Semiconductor devices are commonly found in modern electronic products. Semiconductor devices vary in the number and density of electrical components. Discrete semiconductor devices generally contain one type of electrical component, e.g., light emitting diode (LED), small signal transistor, resistor, capacitor, inductor, and power metal oxide semiconductor field effect transistor (MOSFET). Integrated semiconductor devices typically contain hundreds to millions of electrical components. Examples of integrated semiconductor devices include microcontrollers, microprocessors, charged-coupled devices (CCDs), solar cells, and digital micro-mirror devices (DMDs).

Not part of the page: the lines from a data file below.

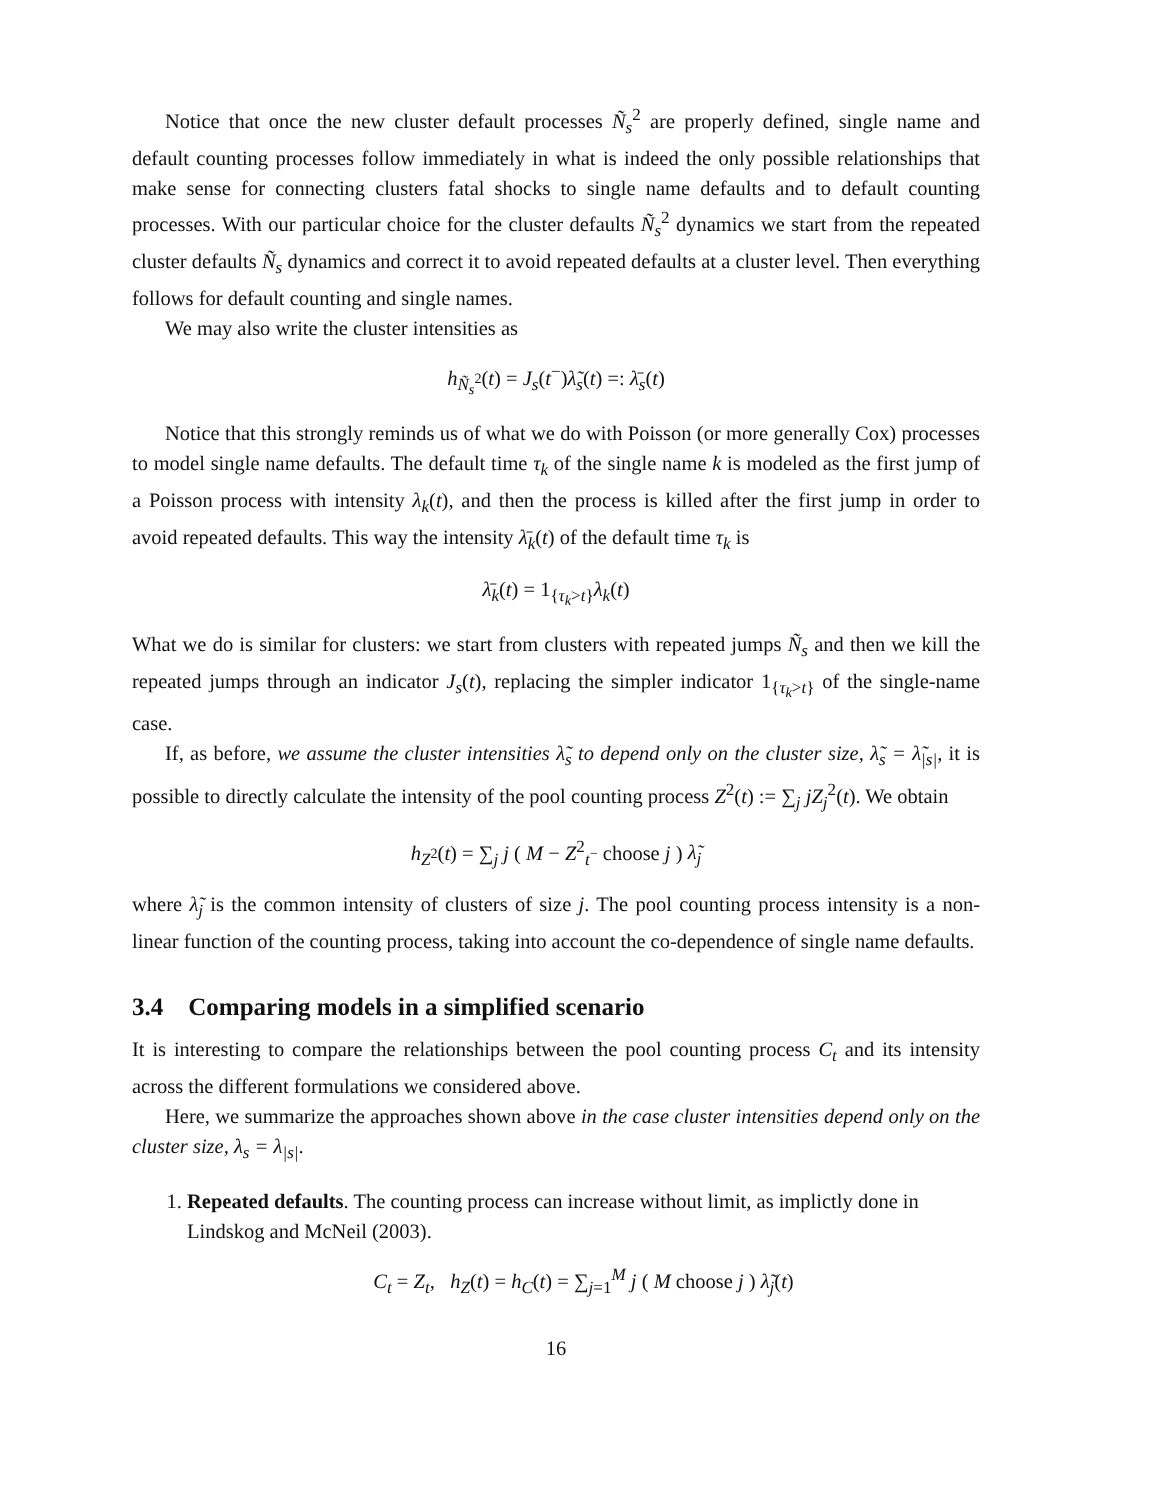Notice that once the new cluster default processes Ñ<sub>s</sub><sup>2</sup> are properly defined, single name and default counting processes follow immediately in what is indeed the only possible relationships that make sense for connecting clusters fatal shocks to single name defaults and to default counting processes. With our particular choice for the cluster defaults Ñ<sub>s</sub><sup>2</sup> dynamics we start from the repeated cluster defaults Ñ<sub>s</sub> dynamics and correct it to avoid repeated defaults at a cluster level. Then everything follows for default counting and single names.
We may also write the cluster intensities as
h<sub>Ñ<sub>s</sub><sup>2</sup></sub>(t) = J<sub>s</sub>(t<sup>−</sup>)λ̃<sub>s</sub>(t) =: λ̄<sub>s</sub>(t)
Notice that this strongly reminds us of what we do with Poisson (or more generally Cox) processes to model single name defaults. The default time τ<sub>k</sub> of the single name k is modeled as the first jump of a Poisson process with intensity λ<sub>k</sub>(t), and then the process is killed after the first jump in order to avoid repeated defaults. This way the intensity λ̄<sub>k</sub>(t) of the default time τ<sub>k</sub> is
λ̄<sub>k</sub>(t) = 1<sub>{τ<sub>k</sub>>t}</sub>λ<sub>k</sub>(t)
What we do is similar for clusters: we start from clusters with repeated jumps Ñ<sub>s</sub> and then we kill the repeated jumps through an indicator J<sub>s</sub>(t), replacing the simpler indicator 1<sub>{τ<sub>k</sub>>t}</sub> of the single-name case.
If, as before, we assume the cluster intensities λ̃<sub>s</sub> to depend only on the cluster size, λ̃<sub>s</sub> = λ̃<sub>|s|</sub>, it is possible to directly calculate the intensity of the pool counting process Z<sup>2</sup>(t) := ∑<sub>j</sub> jZ<sub>j</sub><sup>2</sup>(t). We obtain
h<sub>Z<sup>2</sup></sub>(t) = ∑<sub>j</sub> j ( M − Z<sup>2</sup><sub>t<sup>−</sup></sub> choose j ) λ̃<sub>j</sub>
where λ̃<sub>j</sub> is the common intensity of clusters of size j. The pool counting process intensity is a non-linear function of the counting process, taking into account the co-dependence of single name defaults.
3.4 Comparing models in a simplified scenario
It is interesting to compare the relationships between the pool counting process C<sub>t</sub> and its intensity across the different formulations we considered above.
Here, we summarize the approaches shown above in the case cluster intensities depend only on the cluster size, λ<sub>s</sub> = λ<sub>|s|</sub>.
1. Repeated defaults. The counting process can increase without limit, as implictly done in Lindskog and McNeil (2003).
C<sub>t</sub> = Z<sub>t</sub>, h<sub>Z</sub>(t) = h<sub>C</sub>(t) = ∑<sub>j=1</sub><sup>M</sup> j ( M choose j ) λ̃<sub>j</sub>(t)
16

Semiconductor devices perform a wide range of functions such as high-speed calculations, transmitting and receiving electromagnetic signals, controlling electronic devices, transforming sunlight to electricity, and creating visual projections for television displays. Semiconductor devices are found in the fields of entertainment, communications, power conversion, networks, computers, and consumer products. Semiconductor devices are also found in military applications, aviation, automotive, industrial controllers, and office equipment.
Semiconductor devices exploit the electrical properties of semiconductor materials. The atomic structure of semiconductor material allows its electrical conductivity to be manipulated by the application of an electric field or base current or through the process of doping. Doping introduces impurities into the semiconductor material to manipulate and control the conductivity of the semiconductor device.
A semiconductor device contains active and passive electrical structures. Active structures, including bipolar and field effect transistors, control the flow of electrical current. By varying levels of doping and application of an electric field or base current, the transistor either promotes or restricts the flow of electrical current. Passive structures, including resistors, capacitors, and inductors, create a relationship between voltage and current necessary to perform a variety of electrical functions. The passive and active structures are electrically connected to form circuits, which enable the semiconductor device to perform high-speed calculations and other useful functions.
Semiconductor devices are generally manufactured using two complex manufacturing processes, i.e., front-end manufacturing, and back-end manufacturing, each involving potentially hundreds of steps. Front-end manufacturing involves the formation of a plurality of die on the surface of a semiconductor wafer. Each die is typically identical and contains circuits formed by electrically connecting active and passive components. Back-end manufacturing involves singulating individual die from the finished wafer and packaging the die to provide structural support and environmental isolation.
One goal of semiconductor manufacturing is to produce smaller semiconductor devices. Smaller devices typically consume less power, have higher performance, and can be produced more efficiently. In addition, smaller semiconductor devices have a smaller footprint, which is desirable for smaller end products. A smaller die size may be achieved by improvements in the front-end process resulting in die with smaller, higher density active and passive components. Back-end processes may result in semiconductor device packages with a smaller footprint by improvements in electrical interconnection and packaging materials.
FIG. 1 shows a conventional flipchip package-on-package (PoP) structure 10. A flipchip type semiconductor die 12 is mounted to substrate 14 with bumps 16. An underfill material 18, such as epoxy resin, is deposited between semiconductor die 12 and substrate 14. Bumps 19 are formed on the opposite side of substrate 14 for further electrical interconnect. Semiconductor die 20, 22, and 24 are stacked over substrate 26 and covered by encapsulant 28. Semiconductor die 20-24 are electrically connected to substrate 26 with bond wires 30. Substrate 26 is connected to substrate 14 with bumps 32.
The underfill material 18 is deposited from a side of semiconductor die 12 using dispensing tool 34, as shown in FIG. 2a. If underfill material 18 is not evenly and uniformly distributed, or if the underfill material is dispensed with excess volume, then the underfill material can bleed onto contact pads 36 of substrate 26, as shown in FIG. 2b. The underfill bleed-out is particular acute for semiconductor devices with high input/output (I/O) density as the contact pads are typically placed closer to the footprint of semiconductor die 12. The bleeding of excess underfill material 18 over contact pads 36 prevents electrical connection of bumps 32 to the contact pads on substrate 14, which causes defects and reduces manufacturing yield.